Answer these from the West Virginia slip and fall text:
(a) Which section of the West Virginia Code holds the comparative fault law?
(b) In the example, how much may an injured person found 40 percent at fault with $100,000 in damages recover?
(c) On what date does the two-year period to file a personal injury lawsuit begin?

Supplied passage:
○ ○ ○ ○ ○ ○ ○
West Virginia’s Comparative Fault Rule

West Virginia follows a modified comparative fault system. This means an injured person can recover damages even if partially at fault, as long as their fault does not exceed 50 percent. The law is codified in West Virginia Code § 55-7-13a. It states:

“In any action based on tort or any other legal theory seeking damages for personal injury… the liability of each defendant for damages shall be several only and not joint. Each defendant shall be liable only for the amount of compensatory damages allocated to that defendant in direct proportion to that defendant’s percentage of fault.”

If the plaintiff (injured party) is found more than 50 percent at fault, they cannot recover damages. If they are 50 percent or less at fault, the court reduces the award in proportion to their percentage of fault. For example, if the injured person is found 40 percent at fault and suffers $100,000 in damages, they may recover $60,000.

Statute of Limitations in Slip and Fall Cases

West Virginia law limits the time to file a personal injury lawsuit to two years. This time frame begins on the date of the accident.

West Virginia Code § 55-2-12 provides:

“Every personal action for which no limitation is otherwise prescribed shall be brought: (a) within two years next after the right to bring the same shall have accrued…”

Missing this deadline usually results in dismissal, regardless of injury severity.
○ ○ ○ ○ ○ ○ ○
Data listing:

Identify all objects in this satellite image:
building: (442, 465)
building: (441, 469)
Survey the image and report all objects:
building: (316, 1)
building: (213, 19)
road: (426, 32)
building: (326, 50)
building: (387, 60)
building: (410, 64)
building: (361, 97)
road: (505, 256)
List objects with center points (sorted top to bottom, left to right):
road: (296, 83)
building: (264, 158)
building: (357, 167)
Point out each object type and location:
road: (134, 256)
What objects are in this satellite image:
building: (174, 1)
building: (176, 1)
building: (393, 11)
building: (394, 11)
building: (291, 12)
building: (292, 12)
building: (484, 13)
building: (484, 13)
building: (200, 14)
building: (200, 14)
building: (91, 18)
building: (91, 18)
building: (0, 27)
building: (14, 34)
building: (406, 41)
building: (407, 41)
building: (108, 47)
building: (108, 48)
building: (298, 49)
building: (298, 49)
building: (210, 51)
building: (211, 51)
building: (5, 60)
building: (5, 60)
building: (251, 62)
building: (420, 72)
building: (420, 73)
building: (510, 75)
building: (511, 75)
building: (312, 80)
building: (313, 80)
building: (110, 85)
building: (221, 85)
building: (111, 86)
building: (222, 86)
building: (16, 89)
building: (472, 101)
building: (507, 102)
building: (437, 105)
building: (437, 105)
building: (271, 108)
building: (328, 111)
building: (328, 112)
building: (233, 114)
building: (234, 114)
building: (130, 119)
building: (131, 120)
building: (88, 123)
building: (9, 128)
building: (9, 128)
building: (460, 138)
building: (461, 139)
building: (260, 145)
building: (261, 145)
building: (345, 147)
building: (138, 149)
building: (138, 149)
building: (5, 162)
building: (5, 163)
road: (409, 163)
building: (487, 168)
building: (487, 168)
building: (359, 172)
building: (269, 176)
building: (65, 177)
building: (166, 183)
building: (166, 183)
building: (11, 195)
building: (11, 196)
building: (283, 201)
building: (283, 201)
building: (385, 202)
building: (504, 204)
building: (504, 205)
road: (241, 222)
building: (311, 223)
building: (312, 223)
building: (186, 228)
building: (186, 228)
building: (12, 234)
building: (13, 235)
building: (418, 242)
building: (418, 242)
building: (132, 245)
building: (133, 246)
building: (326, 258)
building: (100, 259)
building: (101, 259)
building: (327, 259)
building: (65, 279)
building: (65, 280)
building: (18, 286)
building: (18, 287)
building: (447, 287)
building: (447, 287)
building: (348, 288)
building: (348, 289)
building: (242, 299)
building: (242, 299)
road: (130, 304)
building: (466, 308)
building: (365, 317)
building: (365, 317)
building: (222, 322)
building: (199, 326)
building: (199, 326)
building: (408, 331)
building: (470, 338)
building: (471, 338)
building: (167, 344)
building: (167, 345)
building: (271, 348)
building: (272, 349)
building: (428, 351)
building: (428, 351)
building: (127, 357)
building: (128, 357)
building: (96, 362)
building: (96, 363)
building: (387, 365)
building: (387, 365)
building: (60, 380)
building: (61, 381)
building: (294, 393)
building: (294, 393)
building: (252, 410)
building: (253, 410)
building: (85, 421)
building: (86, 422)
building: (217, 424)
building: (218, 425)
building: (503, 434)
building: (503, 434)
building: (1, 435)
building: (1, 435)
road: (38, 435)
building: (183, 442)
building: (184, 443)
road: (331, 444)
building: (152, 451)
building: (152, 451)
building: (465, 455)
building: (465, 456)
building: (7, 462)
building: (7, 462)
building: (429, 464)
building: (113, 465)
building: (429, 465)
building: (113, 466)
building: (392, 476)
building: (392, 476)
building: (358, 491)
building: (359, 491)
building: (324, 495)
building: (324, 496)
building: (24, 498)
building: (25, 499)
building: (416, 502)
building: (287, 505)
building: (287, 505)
○ ○ ○ ○ ○ ○ ○
Output of the exercise:
(a) West Virginia Code § 55-7-13a
(b) $60,000
(c) The date of the accident